Seit dem 9. Februar 2014 herrscht im Schweizerland Konfusion. Die Hälfte der Abstimmenden (50,3%) hatte „gegen Masseneinwanderung“ votiert, da „Masslosigkeit schadet“ (SVP-Propaganda). Die andere Hälfte hatte vergeblich davor gewarnt, die Initiative setze nicht nur die Personenfreizügigkeit mit der EU aufs Spiel, sondern stelle die gesamte Europapolitik der Schweiz der vergangenen 20 Jahre in Frage. 14 Monate später stapeln sich die gutgemeinten Lösungsvorschläge, die professoralen Lehrmeinungen, die parteipolitischen Werbekampagnen, die diametral auseinanderdriftenden Analysen. Alle kennen sie die Lösung – doch die Vielzahl der Vorschläge lässt ahnen: Das helvetische Geschäftsmodell „Fünfer und Weggli“ ist inzwischen aus dem Sortiment gestrichen.
Die Bilateralen
Die bilateralen Abkommen der Schweiz mit der EU sichern uns seit 1972 den Zugang zum Europäischen Binnenmarkt der EU. Die Hauptetappen dieses Vertragswerks: das Freihandelsabkommen von 1972, das Versicherungsabkommen von 1989, die bilateralen Abkommen I von 1999 und die bilateralen Abkommen II von 2004.
Die Kündigung dieser Verträge, wie es AUNS und „Weltwoche“ forderten, und deren Ersatz durch Freihandelsabkommen, diese Idee der einfachen Lösung ist in ihrer Konsequenz wohl ziemlich abenteuerlich. Für Verträge braucht es bekanntlich zwei Partner.

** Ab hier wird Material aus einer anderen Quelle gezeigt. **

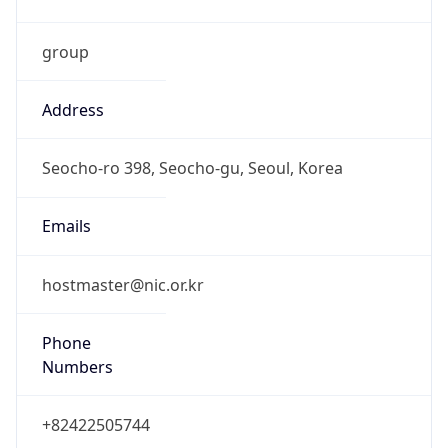
group
Address
Seocho-ro 398, Seocho-gu, Seoul, Korea
Emails
hostmaster@nic.or.kr
Phone
Numbers
+82422505744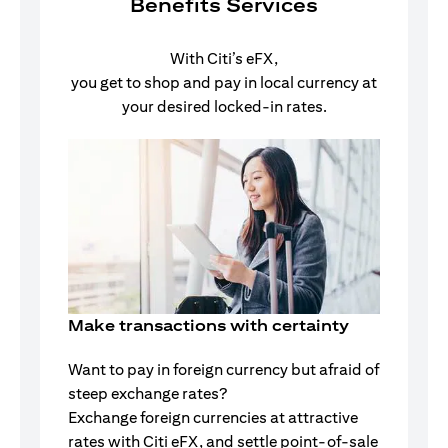
Benefits Services
With Citi’s eFX,
you get to shop and pay in local currency at
your desired locked-in rates.
Make transactions with certainty
Want to pay in foreign currency but afraid of
steep exchange rates?
Exchange foreign currencies at attractive
rates with Citi eFX, and settle point-of-sale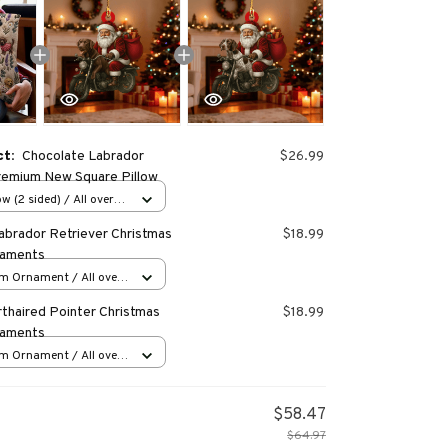
ct:
Chocolate Labrador
$26.99
remium New Square Pillow
w (2 sided) / All over
abrador Retriever Christmas
$18.99
naments
m Ornament / All over
s
thaired Pointer Christmas
$18.99
naments
m Ornament / All over
s
$58.47
$64.97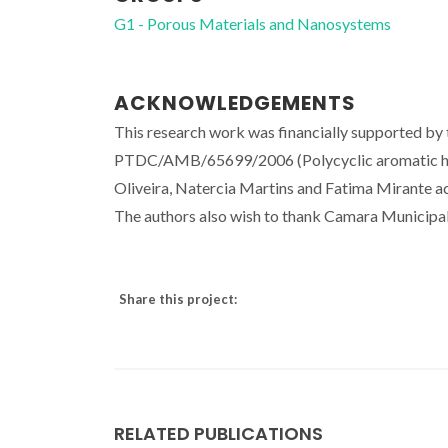
G1 - Porous Materials and Nanosystems
ACKNOWLEDGEMENTS
This research work was financially supported by
PTDC/AMB/65699/2006 (Polycyclic aromatic hyd
Oliveira, Natercia Martins and Fatima Mirante a
The authors also wish to thank Camara Municipal d
Share this project:
RELATED PUBLICATIONS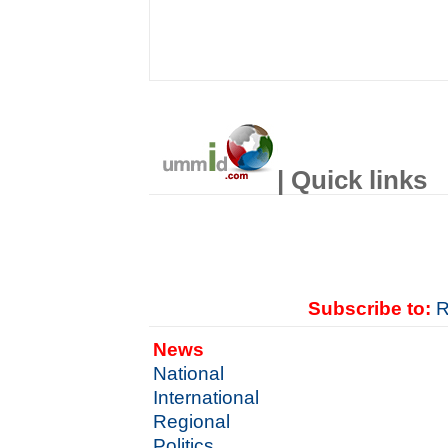
| Quick links
Subscribe to:
R
News
National
International
Regional
Politics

Die Einwanderung wieder mit Kontingenten zu steuern, wie es die Initiative fordert, widerspricht dem Freizügigkeitsabkommen mit der EU, das mit sechs bilateralen Verträgen verknüpft ist (Guillotine-Klausel). Es erstaunt nicht, dass von Seiten der EU-Kommission seither signalisiert wird: Verhandlungen über Ausländerkontingente und Inländervorrang sei kein Thema.
Exportbilanz der Schweiz
Die Schweizerische Nationalbank hat im Februar 2015 mit einem weltweit registrierten Paukenschlag den Mindestkurs des Schweizer Frankens aufgehoben.
Dieser Entscheid hat zur Folge, dass Schweizer Exporte auf einen Schlag erheblich verteuert wurden, die Konkurrenzfähigkeit unserer Exportindustrie abnahm.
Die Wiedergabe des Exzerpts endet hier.